I think one of the biggest things was just like the feeling that Buffalo gave me all season and even postseason. Fans come to the rink every game and they even travel to New Jersey or Boston. I love playing the game and another reason why I do play is to inspire others and I feel like that’s something that I was able to do in Buffalo.
Not only did you re-sign, not only do we have the the draft that’s coming up today and tomorrow, but also we got news that Ontario is going to have a team. What was your reaction to their now being an NWHL team in Canada?
I was really excited when I heard the news. I think it’s it’s huge for the Toronto-area, but also just Canada in general. I know when I was younger and I heard of the CWHL. I was always a Habs fan growing up so when I hear Les Canadiennes de Montréal, I started dreaming of maybe one day playing for them. When Montreal and Toronto didn’t have a team anymore — I mean, there was the NWHL, but for those Canadian girls growing up you always dream to play in your country growing up. So, I think for the young girls in the area, but also across Canada, it’s gonna be pretty special for them to want to play in Toronto. And I think it’s gonna be really exciting for Buffalo too, because it’s gonna be a big rivalry in the upcoming season. I’m pretty excited for that.

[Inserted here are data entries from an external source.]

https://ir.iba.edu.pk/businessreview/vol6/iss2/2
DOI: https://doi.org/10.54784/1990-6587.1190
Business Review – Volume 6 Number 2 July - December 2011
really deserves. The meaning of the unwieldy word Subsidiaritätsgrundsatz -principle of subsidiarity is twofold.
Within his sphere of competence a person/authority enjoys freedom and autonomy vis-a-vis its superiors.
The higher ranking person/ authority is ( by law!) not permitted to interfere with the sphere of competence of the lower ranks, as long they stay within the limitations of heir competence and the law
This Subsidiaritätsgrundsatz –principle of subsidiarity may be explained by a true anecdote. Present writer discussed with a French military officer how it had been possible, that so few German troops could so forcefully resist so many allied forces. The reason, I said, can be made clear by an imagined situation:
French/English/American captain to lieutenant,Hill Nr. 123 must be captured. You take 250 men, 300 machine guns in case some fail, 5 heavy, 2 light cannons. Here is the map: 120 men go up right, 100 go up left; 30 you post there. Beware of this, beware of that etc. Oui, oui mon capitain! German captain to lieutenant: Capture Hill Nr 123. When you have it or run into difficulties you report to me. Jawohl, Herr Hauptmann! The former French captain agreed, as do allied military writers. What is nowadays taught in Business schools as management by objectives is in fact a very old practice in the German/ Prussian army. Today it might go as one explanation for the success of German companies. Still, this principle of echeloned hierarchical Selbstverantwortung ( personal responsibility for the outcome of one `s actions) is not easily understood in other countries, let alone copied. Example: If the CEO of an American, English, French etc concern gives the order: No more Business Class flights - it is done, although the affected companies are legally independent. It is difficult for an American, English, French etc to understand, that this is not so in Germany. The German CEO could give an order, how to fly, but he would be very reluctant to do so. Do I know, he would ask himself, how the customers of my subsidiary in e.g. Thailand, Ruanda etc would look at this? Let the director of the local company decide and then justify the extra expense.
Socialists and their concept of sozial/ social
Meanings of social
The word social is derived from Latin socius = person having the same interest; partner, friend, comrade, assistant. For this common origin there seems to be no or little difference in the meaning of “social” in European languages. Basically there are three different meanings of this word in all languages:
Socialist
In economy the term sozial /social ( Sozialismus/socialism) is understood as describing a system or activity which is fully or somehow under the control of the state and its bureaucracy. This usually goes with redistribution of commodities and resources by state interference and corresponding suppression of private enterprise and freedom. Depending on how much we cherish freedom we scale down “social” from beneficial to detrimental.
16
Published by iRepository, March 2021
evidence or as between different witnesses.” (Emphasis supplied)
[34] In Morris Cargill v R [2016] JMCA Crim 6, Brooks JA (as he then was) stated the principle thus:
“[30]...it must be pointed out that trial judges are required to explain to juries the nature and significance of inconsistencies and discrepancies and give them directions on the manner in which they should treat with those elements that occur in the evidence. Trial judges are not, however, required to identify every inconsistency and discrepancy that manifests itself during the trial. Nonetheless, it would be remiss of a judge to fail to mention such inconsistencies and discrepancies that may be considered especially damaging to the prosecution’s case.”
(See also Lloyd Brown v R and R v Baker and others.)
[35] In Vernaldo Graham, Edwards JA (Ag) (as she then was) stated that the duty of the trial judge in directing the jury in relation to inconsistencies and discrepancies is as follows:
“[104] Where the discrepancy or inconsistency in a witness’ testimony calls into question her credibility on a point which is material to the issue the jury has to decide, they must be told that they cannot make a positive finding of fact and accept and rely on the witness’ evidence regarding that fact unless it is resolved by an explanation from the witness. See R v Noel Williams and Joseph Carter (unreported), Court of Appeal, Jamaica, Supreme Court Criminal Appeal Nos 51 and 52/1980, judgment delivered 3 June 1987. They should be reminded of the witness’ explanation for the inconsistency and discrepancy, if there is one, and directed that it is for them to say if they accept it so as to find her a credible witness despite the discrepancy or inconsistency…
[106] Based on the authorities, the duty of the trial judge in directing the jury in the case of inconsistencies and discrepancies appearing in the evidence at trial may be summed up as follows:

That does beg the question, at the time that you were we’re looking over a contract for the sixth season, did you know about the Toronto team and had you considered going back to Canada to play?
It was in the back of my mind a little bit with the rumors of having a team coming to Toronto. Right now, I’m still living on the Canadian side and they travel to the US so it was a possibility for me. But Buffalo was good to me, the fans of Buffalo. And I think there was still some unknown with the extension team in Toronto. So for me, it was a bit easier for me to decide to return to Buffalo. I thought it was the right fit for me for for my second year in the league. They got my heart and so to leave them for another team would be difficult.